Administration of sugammadex is associated with a dose-related, limited and transient prolongation of APTT and PT(INR) that is unlikely to be of clinical relevance.
评估舒更葡糖钠对健康受试者活化部分凝血活酶时间(APTT)和凝血酶原时间国际标准化比值(PT(INR))的影响,并在体外正常人血浆中表征舒更葡糖钠对APTT和凝血酶原时间(PT)作用的浓度依赖性。
在一项随机、安慰剂对照、三周期交叉试验中,8名健康受试者(18 - 45岁)静脉注射4 mg/kg舒更葡糖钠、16 mg/kg舒更葡糖钠或安慰剂。

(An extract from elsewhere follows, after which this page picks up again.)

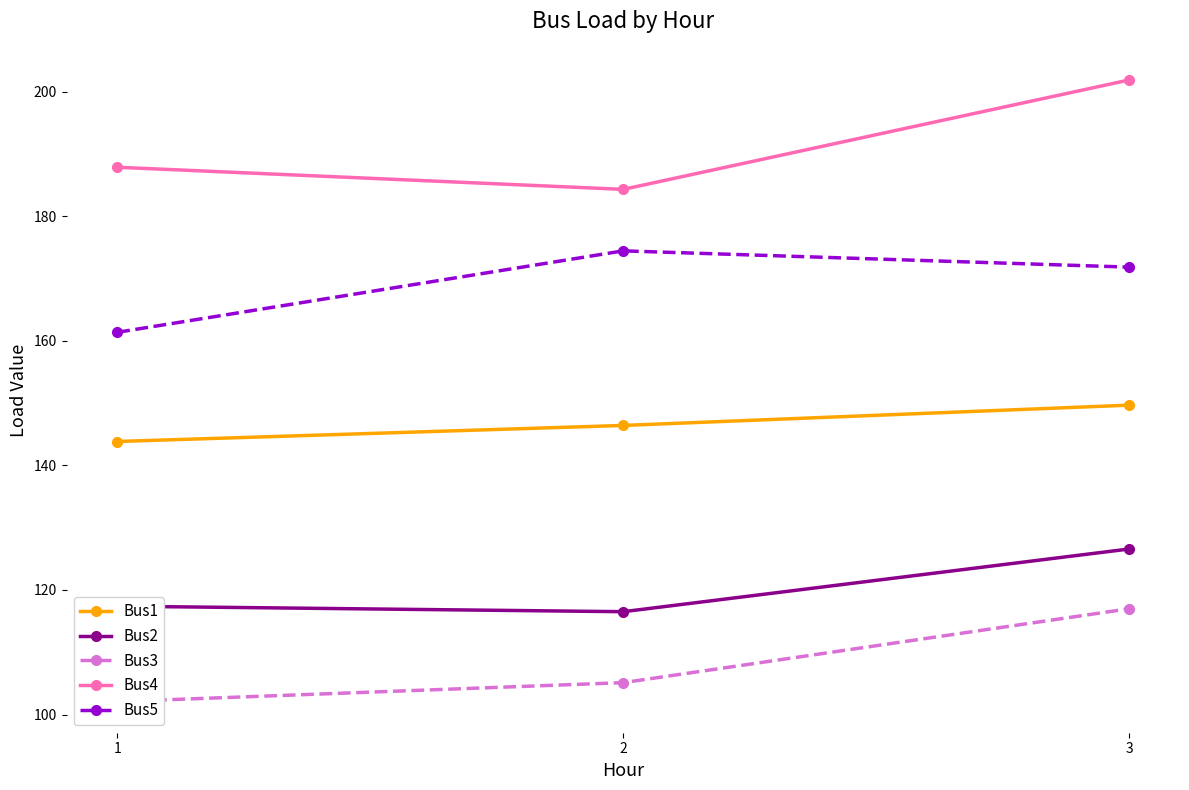

Is the value of Bus3 at 3 greater than the value of Bus5 at 2?

No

主要终点是给药后2至60分钟的APTT和PT(INR)曲线下面积(AUC2-60min)。在体外,在混合的正常人枸橼酸盐血浆中评估舒更葡糖钠对APTT和PT的影响。
在接受4 mg/kg和16 mg/kg舒更葡糖钠给药的受试者中,APTT的AUC2-60min几何平均比值(治疗组与安慰剂组)分别为1.085(95%置信区间,0.888 - 1.325)和1.019(0.868 - 1.195),PT(INR)的几何平均比值分别为1.047(0.904 - 1.213)和1.096(0.953 - 1.261)。在各个时间点,与安慰剂相比,16 mg/kg舒更葡糖钠给药后平均APTT和PT(INR)最多增加22%。所有此类增加均发生在给药后30分钟内。舒更葡糖钠总体耐受性良好。在体外实验中,向血浆中添加舒更葡糖钠导致APTT和PT均出现有限的、浓度依赖性增加。在200 μg/mL(治疗时达到的平均最大浓度)时,相对增加分别为29%和19%。
舒更葡糖钠给药与APTT和PT(INR)的剂量相关、有限且短暂的延长有关,但这在临床上不太可能具有相关性。